August 1, 2014

Expectation Versus Reality

How Does Your Reality Differ From Your Expectations?

For some people, such as celebrities, expectation may exceed reality in some areas. 

In my book, Accept No Trash Talk , I give many examples of how our expectations can differ from reality. However, many of us have to deal with a reality that doesn’t match the level of our goals. 

Some examples are:
  • We aren’t as appreciated at home, at school, in our social group, or on the job as we’d like.
  • We aren’t earning the salary that we feel we deserve.
  • Our health isn’t perfect.
  • Our relationships aren’t all as nurturing as we’d like.
  • We don’t have the honors that we feel we deserve, such as; promotions at work, academic honors, and celebrity status.

Why Do We Fear Reality? 

In his Advanced Life Skills blog, Jonathan Wells breaks the fear of reality into five separate fears:

Fear of the unknown
Fear of risk
Fear of failure
Fear of ridicule
Fear of change

It makes sense that we fear reality when we break it up into the five main fears that keep people from striving for their full potential. Mr. Wells also says that we use fear as a metaphorical wall of protection in order to limit the uncertainties and risks that reality brings. I agree that many of us settle for less in life than we deserve because we are fearful of not being accepted.

Only the lucky few at the top, risk-takers like Bill Gates and Steve Jobs, know what it’s like to gamble on a better life and win. The rest of us seem content to live in our comfortable, safe world of reality.

How Can We Link Our Expectations With Our Reality?

It’s important to identify our strengths and weaknesses. It is possible to strengthen our weaknesses, but it is much easier to strengthen our strengths. For example, if I feel that I am a skilled dancer, I may become an excellent dancer if I practice regularly. However, if I am uncoordinated and shy, I may never become a skilled dancer. In that case, I might want to consider switching my expectation of becoming a successful dancer with a more realistic goal. Professional dancers lead a hard life. Their lives would be even more difficult if dance wasn’t a natural gift for them.

How Can we Slowly Elevate our Realistic Expectations?

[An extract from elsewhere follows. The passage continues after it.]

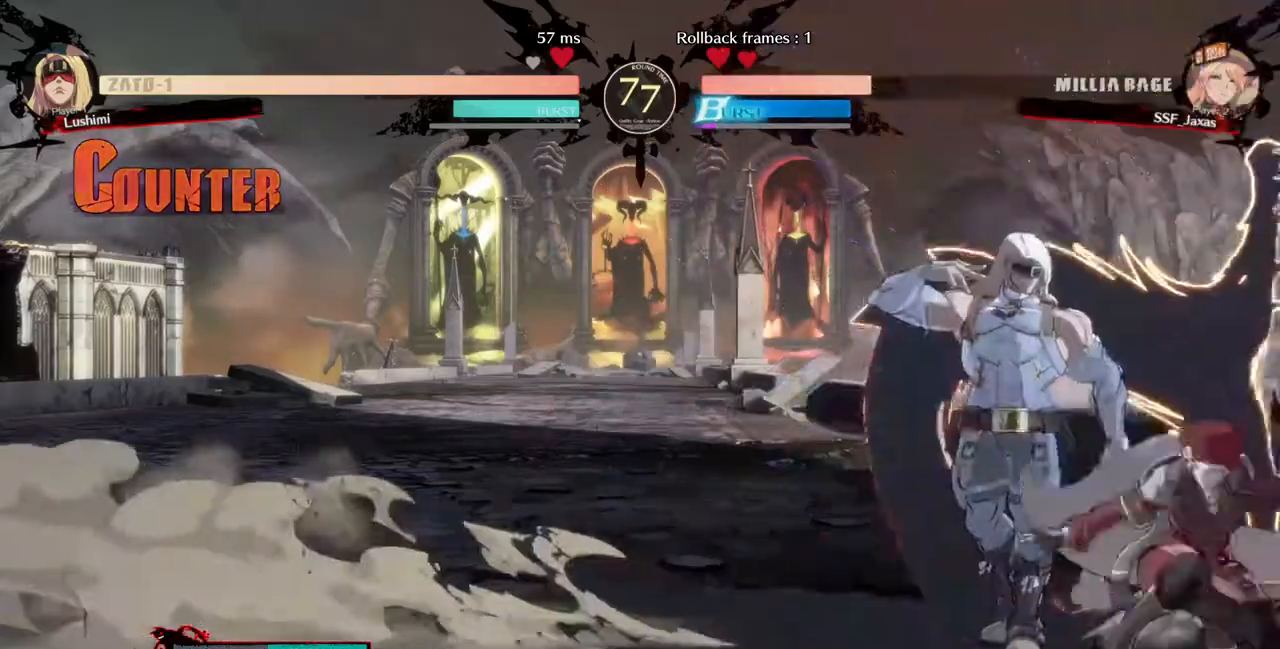
{"buttons": ["DPAD_DOWN", "DPAD_RIGHT"], "events": [[40, "DPAD_DOWN", "up"], [80, "SQUARE", "up"], [360, "DPAD_DOWN", "down"]]}
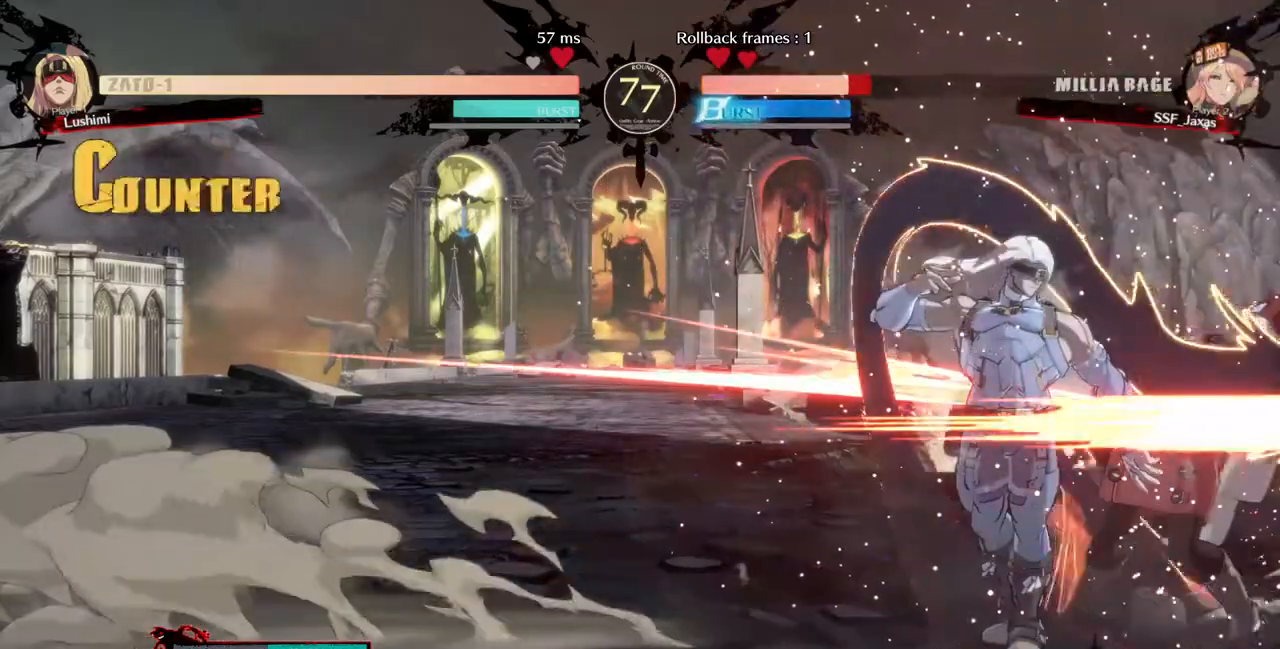
{"buttons": [], "events": [[40, "DPAD_DOWN", "up"], [240, "DPAD_LEFT", "down"], [240, "DPAD_RIGHT", "up"], [440, "DPAD_LEFT", "up"]]}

We can raise our expectations by nurturing our strengths. We can strengthen our strengths. To continue the dancer analogy: if I am an energetic, coordinated, outgoing toddler who excels in dance, I may eventually become a professional dancer. However, I must be willing to study and perform dance for years before I get to that point. Like any success, professional dancing is a step-by-step process. Success doesn’t happen overnight.

Persistence is the key!

What is a life-changing goal that you have been able to meet?